Kareem pens therapeutic lyrics of spiritual elevation
By Rory Sharrock
Aiya Kareem’s crafted lyrics are rooted in holistic healing and sensuality.
The inspiration behind her music serves as a positive outlet for self-therapy. They also cause a physical chain reaction with simultaneous head nodding and toe-tapping.
This has been a way of life for the Dutch-born singer/songwriter from early childhood. It remains true to form for her as a mature adult.
Kareem is a native of Haarlem, Netherlands. This city is located 12 miles east of Amsterdam.
Her Algerian bloodlines is the springboard for her global sound. As a kid, Kareem was always singing, dancing, writing and playing Algerian-themed beats as a percussionist.

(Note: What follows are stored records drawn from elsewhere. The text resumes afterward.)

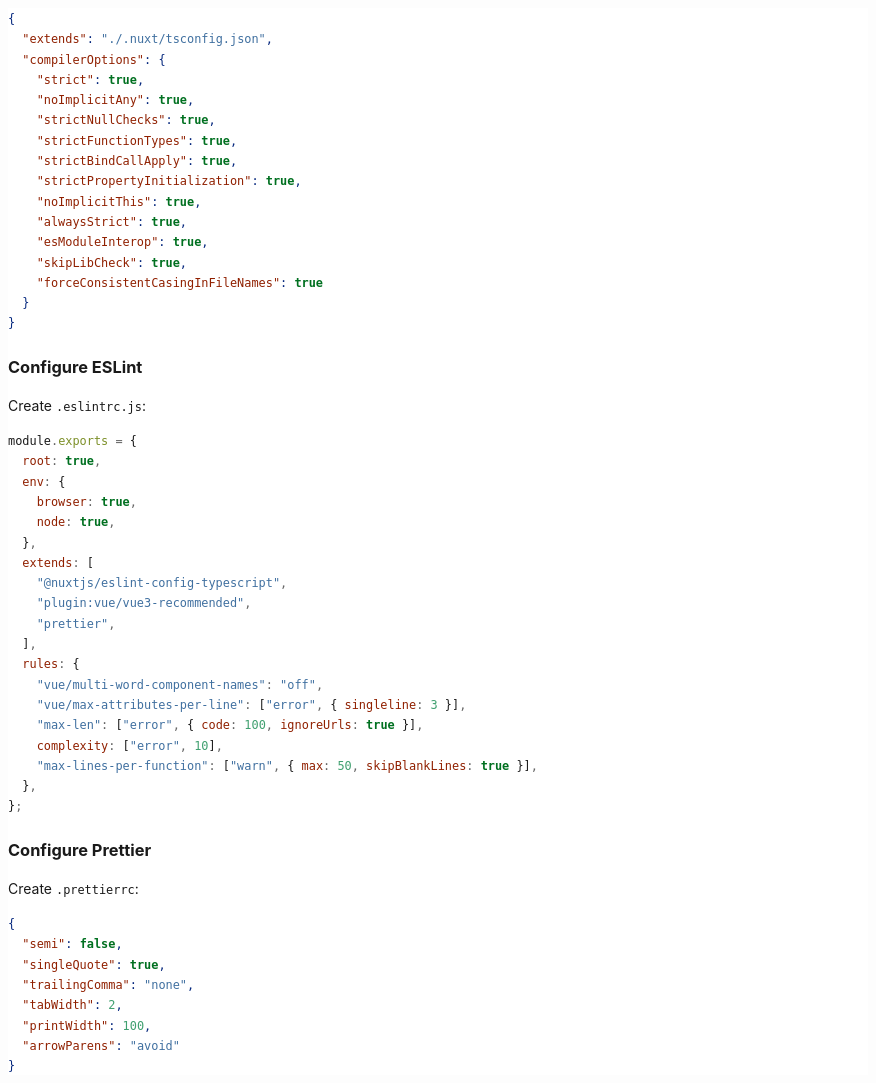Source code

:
 ```json
{
  "extends": "./.nuxt/tsconfig.json",
  "compilerOptions": {
    "strict": true,
    "noImplicitAny": true,
    "strictNullChecks": true,
    "strictFunctionTypes": true,
    "strictBindCallApply": true,
    "strictPropertyInitialization": true,
    "noImplicitThis": true,
    "alwaysStrict": true,
    "esModuleInterop": true,
    "skipLibCheck": true,
    "forceConsistentCasingInFileNames": true
  }
}
```

### Configure ESLint

Create `.eslintrc.js`:

```javascript
module.exports = {
  root: true,
  env: {
    browser: true,
    node: true,
  },
  extends: [
    "@nuxtjs/eslint-config-typescript",
    "plugin:vue/vue3-recommended",
    "prettier",
  ],
  rules: {
    "vue/multi-word-component-names": "off",
    "vue/max-attributes-per-line": ["error", { singleline: 3 }],
    "max-len": ["error", { code: 100, ignoreUrls: true }],
    complexity: ["error", 10],
    "max-lines-per-function": ["warn", { max: 50, skipBlankLines: true }],
  },
};
```

### Configure Prettier

Create `.prettierrc`:

```json
{
  "semi": false,
  "singleQuote": true,
  "trailingComma": "none",
  "tabWidth": 2,
  "printWidth": 100,
  "arrowParens": "avoid"
}
```
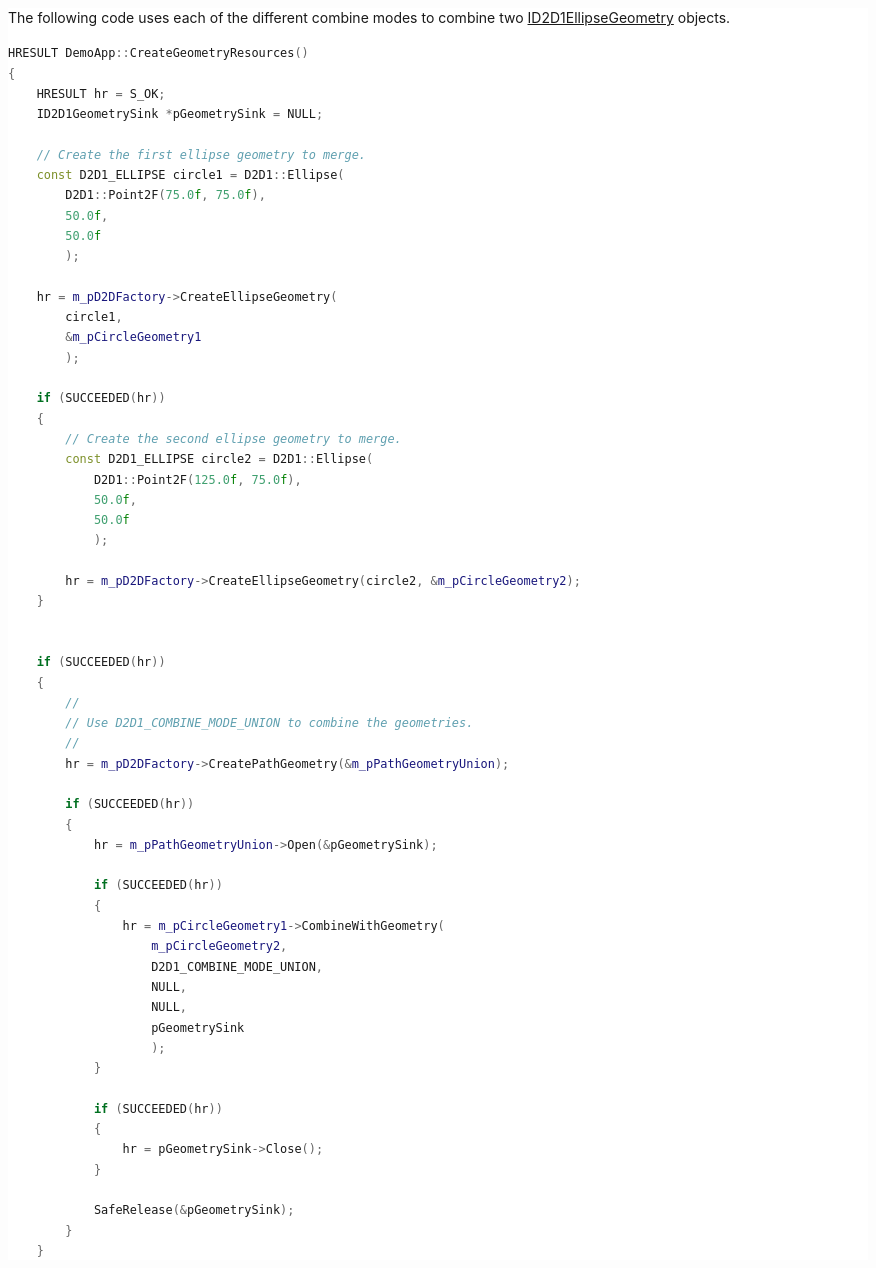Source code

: The following code uses each of the different combine modes to combine two <a href="https://docs.microsoft.com/windows/desktop/api/d2d1/nn-d2d1-id2d1ellipsegeometry">ID2D1EllipseGeometry</a> objects. 


```cpp
HRESULT DemoApp::CreateGeometryResources()
{
    HRESULT hr = S_OK;
    ID2D1GeometrySink *pGeometrySink = NULL;

    // Create the first ellipse geometry to merge.
    const D2D1_ELLIPSE circle1 = D2D1::Ellipse(
        D2D1::Point2F(75.0f, 75.0f),
        50.0f,
        50.0f
        );

    hr = m_pD2DFactory->CreateEllipseGeometry(
        circle1,
        &m_pCircleGeometry1
        );

    if (SUCCEEDED(hr))
    {
        // Create the second ellipse geometry to merge.
        const D2D1_ELLIPSE circle2 = D2D1::Ellipse(
            D2D1::Point2F(125.0f, 75.0f),
            50.0f,
            50.0f
            );

        hr = m_pD2DFactory->CreateEllipseGeometry(circle2, &m_pCircleGeometry2);
    }


    if (SUCCEEDED(hr))
    {
        //
        // Use D2D1_COMBINE_MODE_UNION to combine the geometries.
        //
        hr = m_pD2DFactory->CreatePathGeometry(&m_pPathGeometryUnion);

        if (SUCCEEDED(hr))
        {
            hr = m_pPathGeometryUnion->Open(&pGeometrySink);

            if (SUCCEEDED(hr))
            {
                hr = m_pCircleGeometry1->CombineWithGeometry(
                    m_pCircleGeometry2,
                    D2D1_COMBINE_MODE_UNION,
                    NULL,
                    NULL,
                    pGeometrySink
                    );
            }

            if (SUCCEEDED(hr))
            {
                hr = pGeometrySink->Close();
            }

            SafeRelease(&pGeometrySink);
        }
    }
```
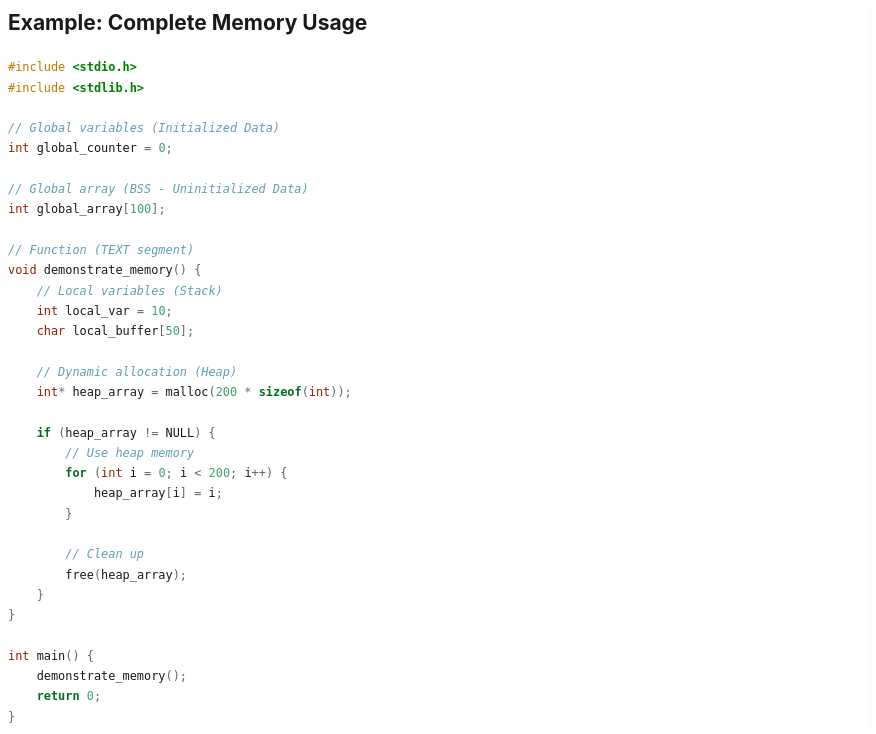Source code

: ## Example: Complete Memory Usage
```c
#include <stdio.h>
#include <stdlib.h>

// Global variables (Initialized Data)
int global_counter = 0;

// Global array (BSS - Uninitialized Data)
int global_array[100];

// Function (TEXT segment)
void demonstrate_memory() {
    // Local variables (Stack)
    int local_var = 10;
    char local_buffer[50];
    
    // Dynamic allocation (Heap)
    int* heap_array = malloc(200 * sizeof(int));
    
    if (heap_array != NULL) {
        // Use heap memory
        for (int i = 0; i < 200; i++) {
            heap_array[i] = i;
        }
        
        // Clean up
        free(heap_array);
    }
}

int main() {
    demonstrate_memory();
    return 0;
}
```

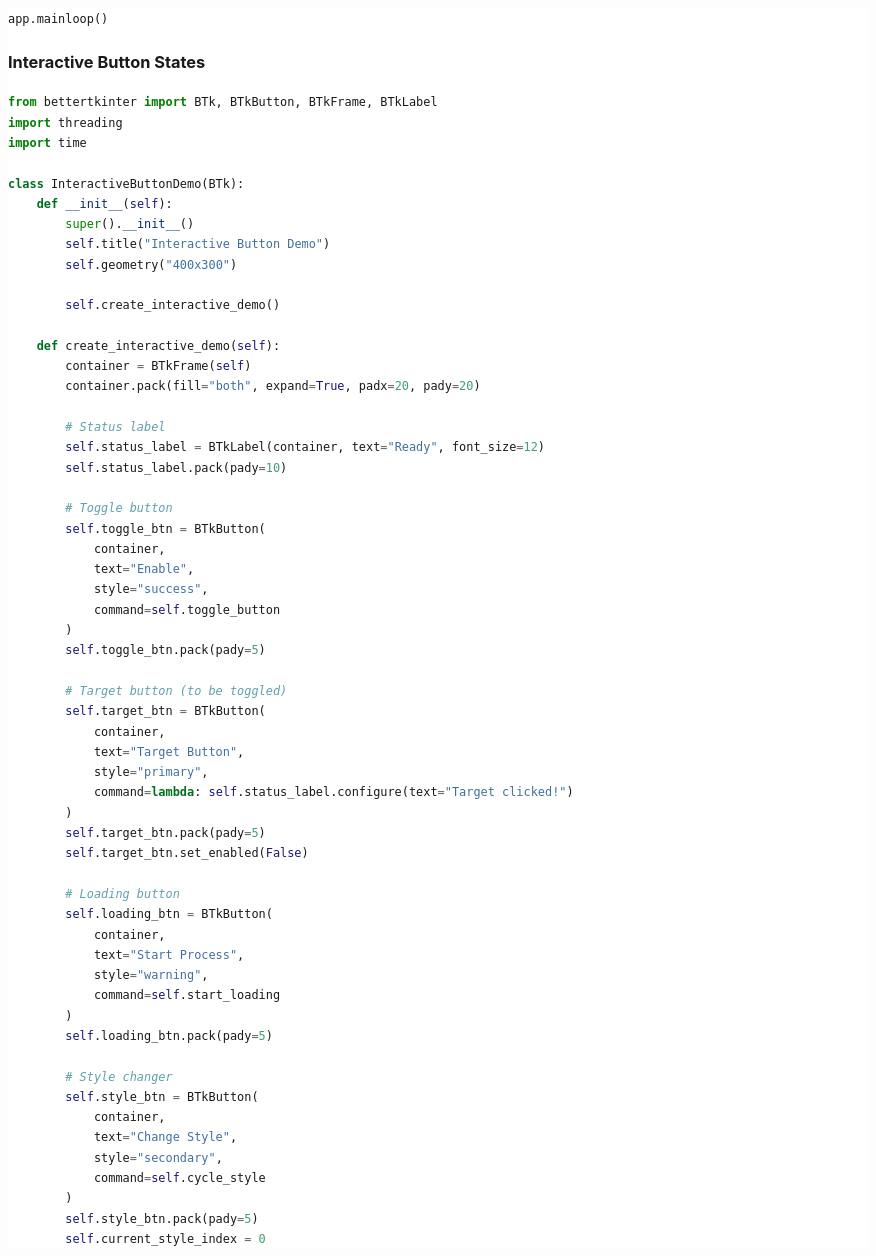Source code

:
 ```python
app.mainloop()
```

### Interactive Button States

```python
from bettertkinter import BTk, BTkButton, BTkFrame, BTkLabel
import threading
import time

class InteractiveButtonDemo(BTk):
    def __init__(self):
        super().__init__()
        self.title("Interactive Button Demo")
        self.geometry("400x300")
        
        self.create_interactive_demo()
    
    def create_interactive_demo(self):
        container = BTkFrame(self)
        container.pack(fill="both", expand=True, padx=20, pady=20)
        
        # Status label
        self.status_label = BTkLabel(container, text="Ready", font_size=12)
        self.status_label.pack(pady=10)
        
        # Toggle button
        self.toggle_btn = BTkButton(
            container,
            text="Enable",
            style="success",
            command=self.toggle_button
        )
        self.toggle_btn.pack(pady=5)
        
        # Target button (to be toggled)
        self.target_btn = BTkButton(
            container,
            text="Target Button",
            style="primary",
            command=lambda: self.status_label.configure(text="Target clicked!")
        )
        self.target_btn.pack(pady=5)
        self.target_btn.set_enabled(False)
        
        # Loading button
        self.loading_btn = BTkButton(
            container,
            text="Start Process",
            style="warning",
            command=self.start_loading
        )
        self.loading_btn.pack(pady=5)
        
        # Style changer
        self.style_btn = BTkButton(
            container,
            text="Change Style",
            style="secondary",
            command=self.cycle_style
        )
        self.style_btn.pack(pady=5)
        self.current_style_index = 0
```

Mellow mood of Marley, creativity and courage of Jackson
Along with this flavor, Kareem’s western musical inspirations are Whitney Houston and, most notably, Michael Jackson and Bob Marley.
“Michael Jackson did it all with singing and dancing. Bob Marley just feels like home. If I’m in a bad mood, I’ll put on some Bob Marley and feel good. Bob Marley is a prophet. Anywhere I go, and I hear Bob Marley, I feel at home,” Kareem said.
Aside from enjoying Jackson’s creativity, Kareem identifies with the late King of Pop due to her diagnosis of vitiligo. Jackson suffered from the same ailment that covered his entire body.
Because of the outward appearance, vitiligo used to be a source of embarrassment for Kareem. She was teased and used to work hard to hide the discoloration.
The trickle-down effect of bullying carried into adulthood. She applied extra makeup around her mouth to camouflage the spots.
Kareem no longer harbors those negative self-conscious emotions. Today, she embraces it as a badge of beauty.
“I used to cover it up until March 2020. There are a lot of pictures where you don’t really see it,” Kareem said. “I used to think it was ugly. But when stars such as Winnie Harlow, because they’re different, it gives a lot of power to people.”
One God and the quest for spiritual awareness
In addition to her diverse musical and ethnic background, Kareem has a broad approach to spirituality.
Her mother was raised Catholic and her father is a Muslim. According to Islam, when there are different faiths between the parents, the child is considered a Muslim.
Growing up, Kareem attended a Christian school in her neighborhood. This makes her knowledgeable in the Bible and Quran.
However, she describes herself as “homeless” regarding religion.
“I believe in God, but I don’t have a religion. I haven’t found a religion that sticks with me. There’s only one God in my opinion. It doesn’t matter what religion you have,” Kareem said.
Music during the pandemic
Although she doesn’t fully practice a specific doctrine, Kareem adores the core spirituality of Christianity and Islam.
“Sometimes I wish I had one. I think it’s so beautiful to pray during Ramadan and go to the mosque. On the other hand, it’d be good to go to church and sing gospel music. I really love gospel music. It can make me cry like a baby,” she said.
Kareem is working on new material with plans to release an EP. She also wants to submit songs for artists to perform on their albums.
Her upcoming project would be a follow-up to the period-piece anthem, “City on Lockdown.” The song is an ode to love and loneliness during the onset of the coronavirus pandemic.
On the hook, Kareem expresses the hurt and uncertainty as the virus spreads rapidly. She laments a wish of taking her lover home to avoid being separated.
“Whole city on lockdown. When will I see you again? Tonight, I gotta to fly out. If only I could take you with me. We would take our love overseas. I’m feeling right when it’s you and me.”
Kareem was in Los Angeles when the shutdown occurred. She then flew to New York before returning to Amsterdam.
Looking at the once vibrant scene in New York transformed into a desolate area was depressing. Upon the suggestion of a producer, she penned the song to bring about a sense of calmness.
“While I was in New York, the city was empty. I’ve never seen a ghost city in my life. It gave me a lot of anxiety. I was crying and my producer said let’s go to the studio. We went and created that song,” she said.
Although she’s away from several peers and colleagues, Kareem maintains communication with individuals in the music industry. She frequently hosts and participates in rooms on the Clubhouse app.